EAST HARTFORD - The outcome was the same but the script was certainly different. The UConn football team, having been kicked around by teams from Central Mass. to the Central Valley in California and nearly everywhere else in between, has finally had enough.
It seems the Huskies won’t be going down without a fight anymore.
UConn, with its exciting freshman quarterback and a suddenly stouter defense, had the lead over Wyoming nearly all of Saturday afternoon. And even after faltering slightly late, the Huskies still had a chance to tie in the final seconds and send the game to overtime.
Alas, despite playing their best game in at least two years, the Huskies still came up short. Their record is 0-5 and their losing streak is at nine after Wyoming’s 24-22 win at Pratt & Whitney Stadium.
“They’re undefeated for a reason,” UConn interim coach Lou Spanos said of the Cowboys. “That being said, we don’t want to lose. We don’t. It stinks but you can see the kids are working hard.”
Indeed, they are.
Tyler Phommachanh drove the UConn offense 82 yards in the final minute, and when he flipped it to running back Nate Carter for a touchdown with four seconds to play, the Huskies were a two-point conversion away from an extra session.
Instead Wyoming’s Rome Weber batted the pass away and the Huskies’ hopes were sunk.
“There’s a fine line in this business. Hopefully next week we’ll make the catch,” Spanos said.
On a crazy day of upsets and odd scores in college football, the Huskies were actually trying to become the second 31-point underdog to win on Saturday. Bowling Green’s stunning win over Minnesota earlier in the day provided the first shocker of the afternoon.
Instead it was Wyoming that scored 14 points in the game’s final seven minutes to further frustrate the Huskies.
“It stings but we can see improvement in our team, from the offense to the defense to the special teams,” Carter said.
Even without two of its best players on defense due to injuries, the Huskies were able to keep the Cowboys at bay for most of the day. Yes, the Wyoming offensive line began to dominate late in the game, but nearly gone were the chunk plays that UConn has been allowing weekly for going on four years.
And the offense was different, too.
UConn scored on its opening drive, a first for them this season.

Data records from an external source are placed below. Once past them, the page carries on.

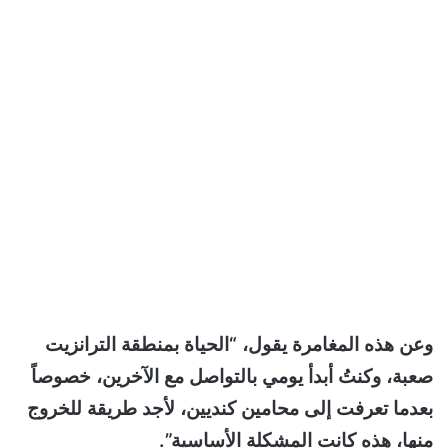
وعن هذه المغامرة يقول، “الحياة بمنطقة الترانزيت
صعبة، وكنتُ أبدأ يومي بالتواصل مع الآخرين، خصوصاً
بعدما تعرفت إلى محامين كنديين، لأجد طريقة للخروج
منها، هذه كانت المشكلة الأساسية”.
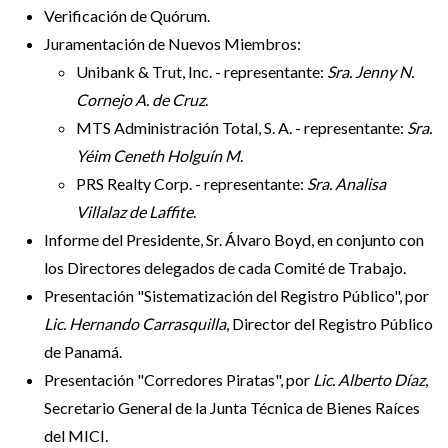
Verificación de Quórum.
Juramentación de Nuevos Miembros:
Unibank & Trut, Inc. - representante:
Sra. Jenny N.
Cornejo A. de Cruz
.
MTS Administración Total, S. A. - representante:
Sra.
Yéim Ceneth Holguín M
.
PRS Realty Corp. - representante:
Sra. Analisa
Villalaz de Laffite
.
Informe del Presidente, Sr. Álvaro Boyd, en conjunto con
los Directores delegados de cada Comité de Trabajo.
Presentación "Sistematización del Registro Público", por
Lic. Hernando Carrasquilla
, Director del Registro Público
de Panamá.
Presentación "Corredores Piratas", por
Lic. Alberto Díaz
,
Secretario General de la Junta Técnica de Bienes Raíces
del MICI.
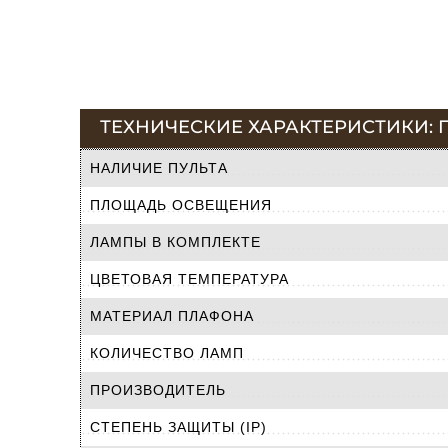
ТЕХНИЧЕСКИЕ ХАРАКТЕРИСТИКИ: ПО
НАЛИЧИЕ ПУЛЬТА
ПЛОЩАДЬ ОСВЕЩЕНИЯ
ЛАМПЫ В КОМПЛЕКТЕ
ЦВЕТОВАЯ ТЕМПЕРАТУРА
МАТЕРИАЛ ПЛАФОНА
КОЛИЧЕСТВО ЛАМП
ПРОИЗВОДИТЕЛЬ
СТЕПЕНЬ ЗАЩИТЫ (IP)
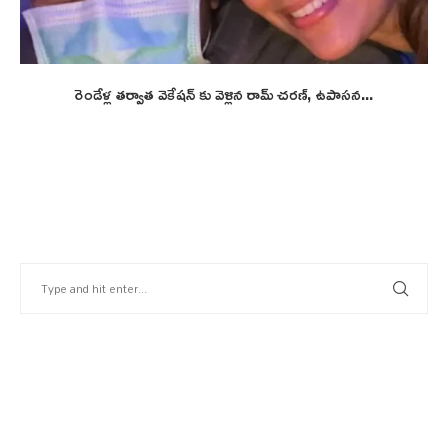
రెండేళ్ల తర్వాత వెకేషన్ కు వెళ్లిన రామ్ చరణ్, ఉపాసన...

And it held a lead at the half, and a double-digit one at that, for the first time all season.
There were plenty of reasons for that but Phommachanh, who appears wise in the pocket beyond his years, was the primary one.
“He’s a massive bright spot right now. He definitely energizes the offense,” UConn cornerback Jeremy Lucien said.
The other thing that changed Saturday was UConn’s offensive playbook appeared to open up significantly. Perhaps it was the addition of offensive analyst Noel Mazzone to the UConn staff that convinced the Huskies drastic change was needed, or perhaps some kind of self-scouting occurred.
Either way, the Huskies took the lead with a flea flicker that thrilled the scant crowd in attendance and fired up the entire home sideline. Phommachanh handed the ball to Carter, who gave it to wide receiver Aaron Turner for an apparent end-around, who pitched it back to Phommachanh, who fired it deep down field to tight end Jay Rose. Rose did the rest, even flipping over the only Wyoming defender in his path and into the end zone.
UConn needs more of that if it is to attract fans and excite alumni as it tries to emerge from the ashes.
UConn’s head coaches in the last two decades have either been at one extreme or another when it comes to trick plays.
Randy Edsall would sooner run his car onto the field and stall for time than a fake a punt or a kick. And trick plays on offense were almost completely a no-no as well.
Bob Diaco would run a trick play - he called them “exotics” - every third down if given the chance. He once ran nearly the same fake field goal play twice in the same game.
There is room, one would hope, for a happy medium as the Huskies decide who the best person is to find a new permanent leader for the program.
As for the current Huskies, they are not the same also-rans they were a few weeks ago.
For the fifth time in five games this season UConn’s opponent entered its game against the Huskies unbeaten. And, like Fresno State, Holy Cross, Purdue, and Army before it, Wyoming left the field still sporting its unblemished record.
But this time, the result was somehow different.
They showed some remarkable fight, which for this program is a remarkable improvement.